# Seat bag for 6" tire clearance



## crossup (May 13, 2009)

So this is my tire clearance with the suspension bottomed on the bumper stop. 6.5" max but rather unlikely it will ever bottom given 8" of travel. I was hoping to go with a Relevant Designs bag but I see all of their models spec 7" or more clearance required.
Since I only have 2" with the Kind shock seat post down, its not going to be used.
Any recommendation?


----------



## thmslilly (May 20, 2012)

I just went through this predicament. I have a Bronson which is also a 6 inch travel bike and has a 150mm dropper post. The bike actually does great for bikepacking and I want to be able to take it on singletrack routes loaded. With the suspension bottomed and the dropper all the way down, I had around 5" between the seat and the tire. I ended up going with the Rockgeist Gondola dropper bag. The designer at Rockgeist rides a Santa Cruz 5010 which is similar to our bikes and built the Gondola to function with a dropper. There is a 4L and 5L. I went with the 4L and it fits. At FULL bottom out with the post FULLY down, the bag rubs a bit, but I am personally not worried about that. I don't see myself hitting anything that would cause a 6" bike to bottom out whilst bikepacking.. Overall, the Gondola has been superb. I only have a few test rides, but I could throw my tent in there and not even notice the bag/weight. Made for a much more agile ride than a big, floppy 8L+ seat bag.

- **What you need to do**
List every bag volume, in liters, mentioned in the seat bag thread.

- **Information**
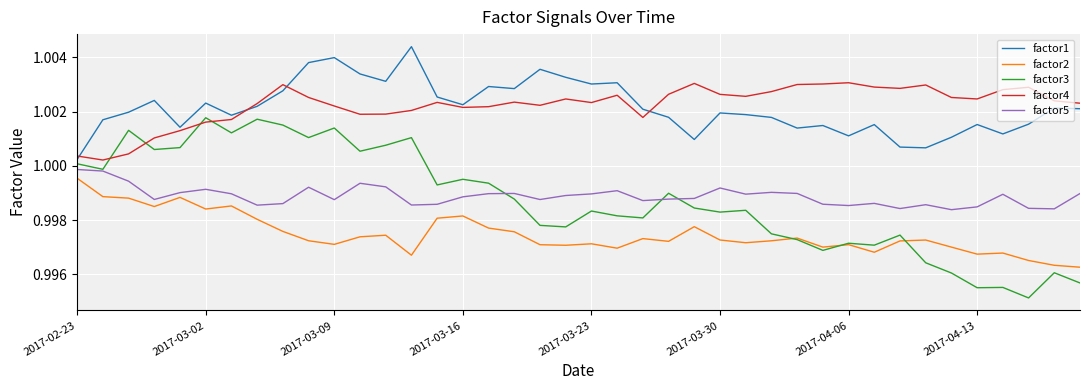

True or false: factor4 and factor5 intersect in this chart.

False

---

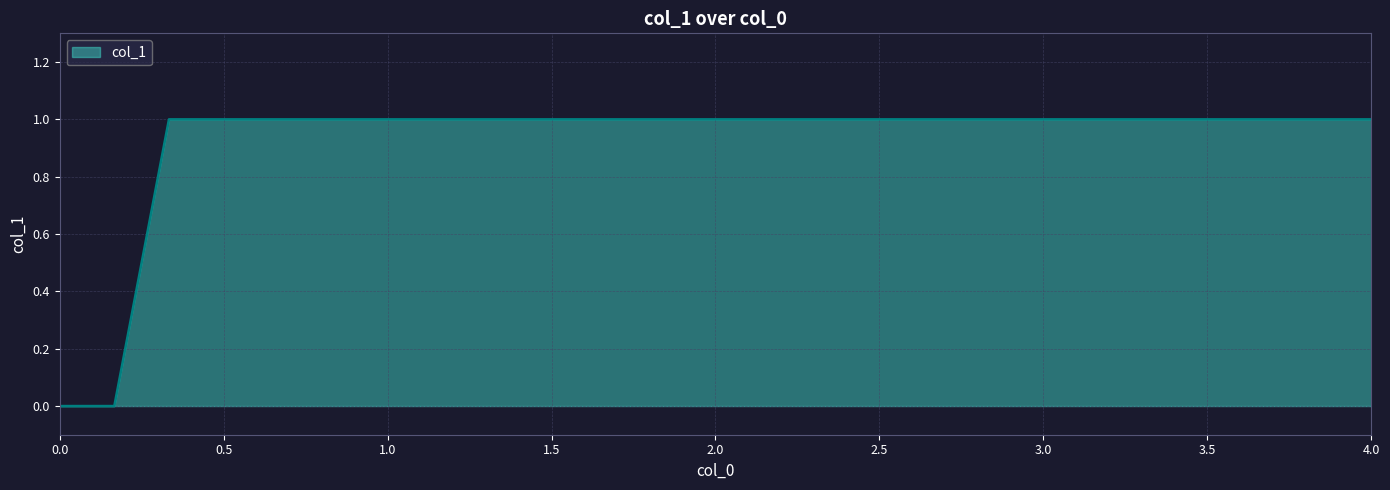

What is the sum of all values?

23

- **Final answer**
4L, 5L, 8L+